[the making of, pt. 4] Basic descriptions of the sample

This is the fourth in a series of posts about a paper I am writing, breaking down the process old-school. It started here. So, in part 3, I talked about how I got the sample of the users (and waived my hands a bit about the sample of the comments). Now, I want to tell my audience (and know myself) the basic structure of the sample.

Counting it up

I can say, for example, how many I collected (30,000), and what the oldest of these accounts is (December of 2004) and what the newest accounts are (cut off at May of 2008). I also want to say something about how many of these post comments, and how many comments I have.

The latter is pretty easy: I dump my comma-delimited file of comments into a plain text editor. I use Notepad2 for this sort of thing, because it has line numbering (making my job easier), and doesn’t–like the original Notepad–crash a Windows system when you try to open very large files. In total, 197,658 comments.


So, on average, that’s a lot of comments. But we know that it’s unlikely many people post the “average” number of comments, or even that it is distributed normally around that average. Far more likely is that you have a large number of people who post never or infrequently, and a handful of freaks enthusiasts posting every two minutes or so. What we need to do is count up the comments by user.

So we turn to Python again, and write up a quick script that goes through the 197K comments and counts up how many each user makes. In practice, the program doesn’t find all 30,000 users in our sample, because 23,532 have not posted a comment. The result is a comma delimited file with the user name and number of comments. Now we can construct a histogram.


I am a big fan of Excel, and we could use it to create the histogram, but I always seem to spend about 15 minutes figuring out how to do histograms in Excel, relearning it each time. The obvious choice is SPSS, but for a change of pace, I’m going to use a free piece of mathematics software called R.

The reason is simple enough. A quick run through a regular histogram shows that this is a heavily “powered” Pareto distribution. When I plot it as a regular histogram, it comes out as two lines along the axes, and I tiny curve at the origin. One person actually made 6,598 comments, and I had to check the site to make sure there hadn’t been an error. Another posted over 4,000 comments.
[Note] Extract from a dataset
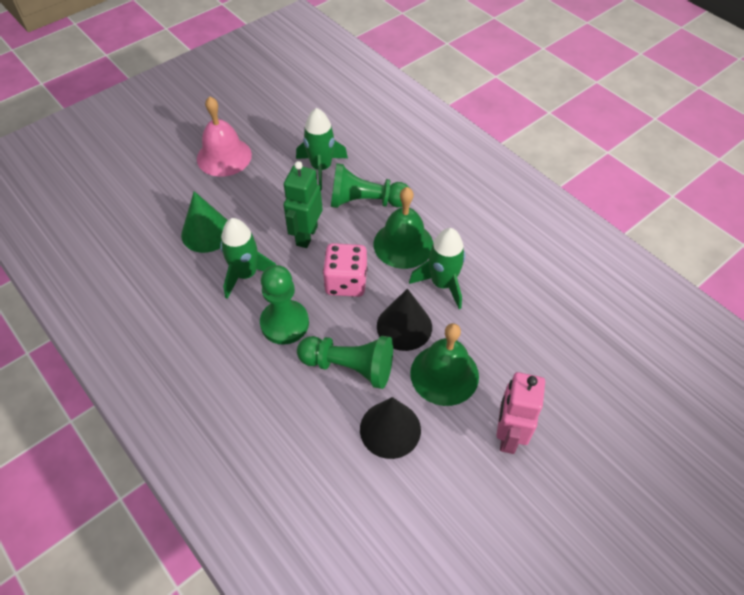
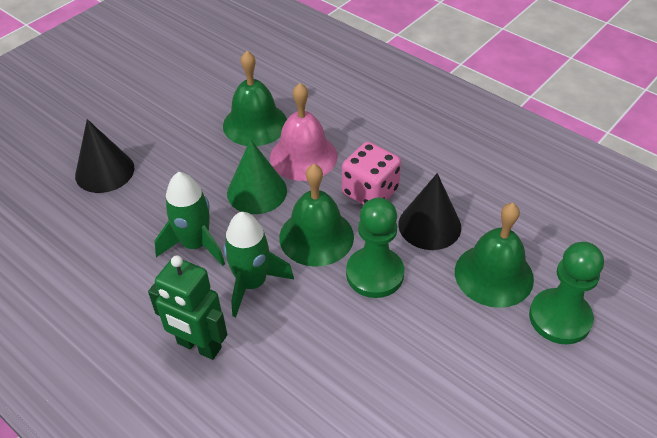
green bell: [373,187,433,269] [410,323,479,406] = 2 -> [223,51,287,146] [279,164,354,267] [455,203,534,308] = 3
green pawn: [260,265,309,345] [297,336,393,389] [331,163,409,208] = 3 -> [346,197,404,298] [529,242,604,344] = 2
green rocket: [220,218,276,299] [296,108,348,190] [409,228,465,309] = 3 -> [154,172,225,266] [223,212,294,317] = 2
pink robot: [497,372,545,454] = 1 -> none = 0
So, what we need is a log-log histogram. Although I’m sure there is a function that will do this for me neatly (and I have to admit ignorance when it comes to doing this in SPSS, but I suspect it’s just a matter of checking a box), I’m once again going to turn to Python to write a script that comes up with frequencies (i.e., how many people posted once, twice, … ntimes). I could “bin” these frequencies and come up with something lat looks like a regular histogram, but since folks are not as used to seeing log-log bar charts, I decided to do it without the bins. The resulting file is just a number on each line, starting with the number of people with one comment, the next line is the number of users with 2 comments, and so on. I drop this file into Notepad2 to take a look, and (CTRL-C) copy all the data.

I open up R, and first execute this command:

x <- type.convert(readClipboard())

This loads all of the data I just copied into a “vector” called x. If you are unfamiliar with the format of R commands, note that the <- is an assignment symbol: it says put the stuff on the right into the box on the left. The readClipboard function–shockingly–reads whatever is on the Windows clipboard. Type.convert converts strings into integers, since the clipboard just assumes whatever you are copying is a string (or character) rather than a number. Now we have all this stuff in the vector x.

Next, I issue the following command:

plot(x, log="xy", xlab="log(number of comments)", ylab="log(number of users)")

which produces the plot shown to the right. It should be pretty clear what each of the options there does, creating a log-log plot of the vector x, with labels for each axis.

Next: Hypothesis testing!

Now we have some basic descriptions of the data, enough to give the reader a feel for what we are working with. Time to rearrange the data a few more times and take measurements that will help us answer questions about the relationship of feedback scores to posting behavior, in part 5.